◆ WHAT YOU WILL DO
The following data is to be repeated exactly, its pictures excluded.

Page-level text extractions

━━━━━━━━━━━━━━━━━━━━━━━━━━━━━━

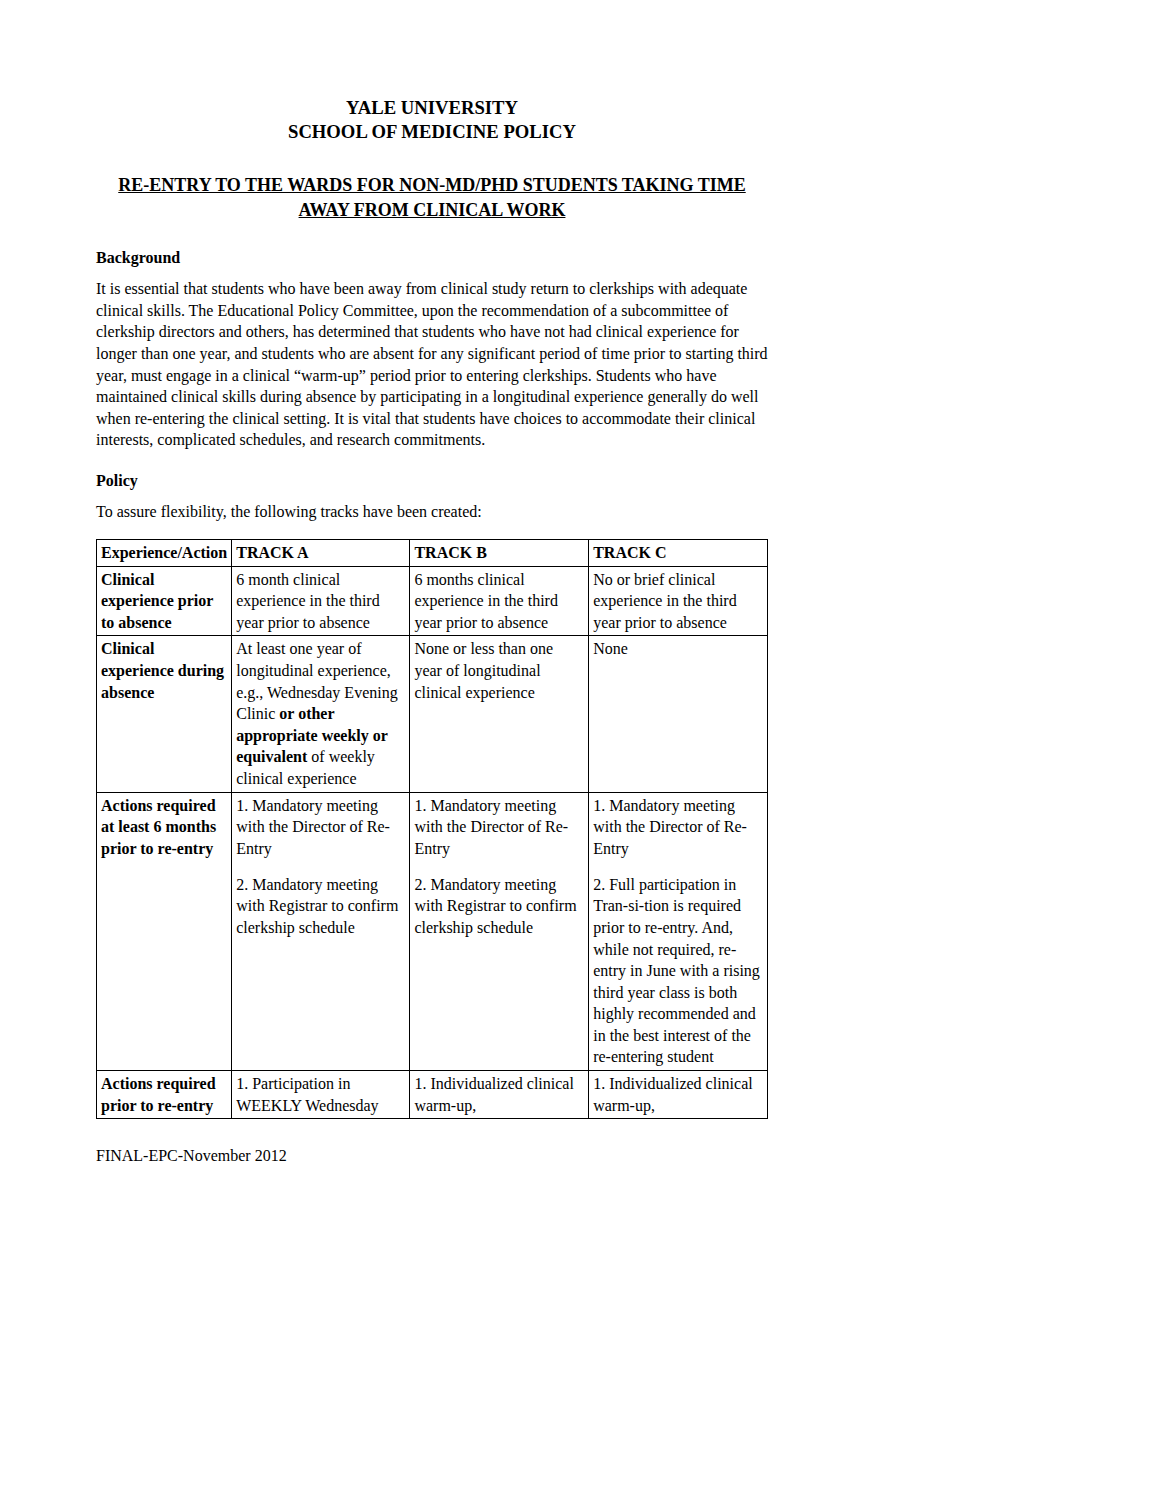YALE UNIVERSITY
SCHOOL OF MEDICINE POLICY
RE-ENTRY TO THE WARDS FOR NON-MD/PHD STUDENTS TAKING TIME AWAY FROM CLINICAL WORK
Background
It is essential that students who have been away from clinical study return to clerkships with adequate clinical skills. The Educational Policy Committee, upon the recommendation of a subcommittee of clerkship directors and others, has determined that students who have not had clinical experience for longer than one year, and students who are absent for any significant period of time prior to starting third year, must engage in a clinical “warm-up” period prior to entering clerkships. Students who have maintained clinical skills during absence by participating in a longitudinal experience generally do well when re-entering the clinical setting. It is vital that students have choices to accommodate their clinical interests, complicated schedules, and research commitments.
Policy
To assure flexibility, the following tracks have been created:
| Experience/Action | TRACK A | TRACK B | TRACK C |
| --- | --- | --- | --- |
| Clinical experience prior to absence | 6 month clinical experience in the third year prior to absence | 6 months clinical experience in the third year prior to absence | No or brief clinical experience in the third year prior to absence |
| Clinical experience during absence | At least one year of longitudinal experience, e.g., Wednesday Evening Clinic or other appropriate weekly or equivalent of weekly clinical experience | None or less than one year of longitudinal clinical experience | None |
| Actions required at least 6 months prior to re-entry | 1. Mandatory meeting with the Director of Re-Entry 2. Mandatory meeting with Registrar to confirm clerkship schedule | 1. Mandatory meeting with the Director of Re-Entry 2. Mandatory meeting with Registrar to confirm clerkship schedule | 1. Mandatory meeting with the Director of Re-Entry 2. Full participation in Tran-si-tion is required prior to re-entry. And, while not required, re-entry in June with a rising third year class is both highly recommended and in the best interest of the re-entering student |
| Actions required prior to re-entry | 1. Participation in WEEKLY Wednesday | 1. Individualized clinical warm-up, | 1. Individualized clinical warm-up, |
FINAL-EPC-November 2012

━━━━━━━━━━━━━━━━━━━━━━━━━━━━━━

◆ ANSWER TO THE EXERCISE
YALE UNIVERSITY
SCHOOL OF MEDICINE POLICY
RE-ENTRY TO THE WARDS FOR NON-MD/PHD STUDENTS TAKING TIME AWAY FROM CLINICAL WORK
Background
It is essential that students who have been away from clinical study return to clerkships with adequate clinical skills. The Educational Policy Committee, upon the recommendation of a subcommittee of clerkship directors and others, has determined that students who have not had clinical experience for longer than one year, and students who are absent for any significant period of time prior to starting third year, must engage in a clinical “warm-up” period prior to entering clerkships. Students who have maintained clinical skills during absence by participating in a longitudinal experience generally do well when re-entering the clinical setting. It is vital that students have choices to accommodate their clinical interests, complicated schedules, and research commitments.
Policy
To assure flexibility, the following tracks have been created:
| Experience/Action | TRACK A | TRACK B | TRACK C |
| --- | --- | --- | --- |
| Clinical experience prior to absence | 6 month clinical experience in the third year prior to absence | 6 months clinical experience in the third year prior to absence | No or brief clinical experience in the third year prior to absence |
| Clinical experience during absence | At least one year of longitudinal experience, e.g., Wednesday Evening Clinic or other appropriate weekly or equivalent of weekly clinical experience | None or less than one year of longitudinal clinical experience | None |
| Actions required at least 6 months prior to re-entry | 1. Mandatory meeting with the Director of Re-Entry 2. Mandatory meeting with Registrar to confirm clerkship schedule | 1. Mandatory meeting with the Director of Re-Entry 2. Mandatory meeting with Registrar to confirm clerkship schedule | 1. Mandatory meeting with the Director of Re-Entry 2. Full participation in Tran-si-tion is required prior to re-entry. And, while not required, re-entry in June with a rising third year class is both highly recommended and in the best interest of the re-entering student |
| Actions required prior to re-entry | 1. Participation in WEEKLY Wednesday | 1. Individualized clinical warm-up, | 1. Individualized clinical warm-up, |
FINAL-EPC-November 2012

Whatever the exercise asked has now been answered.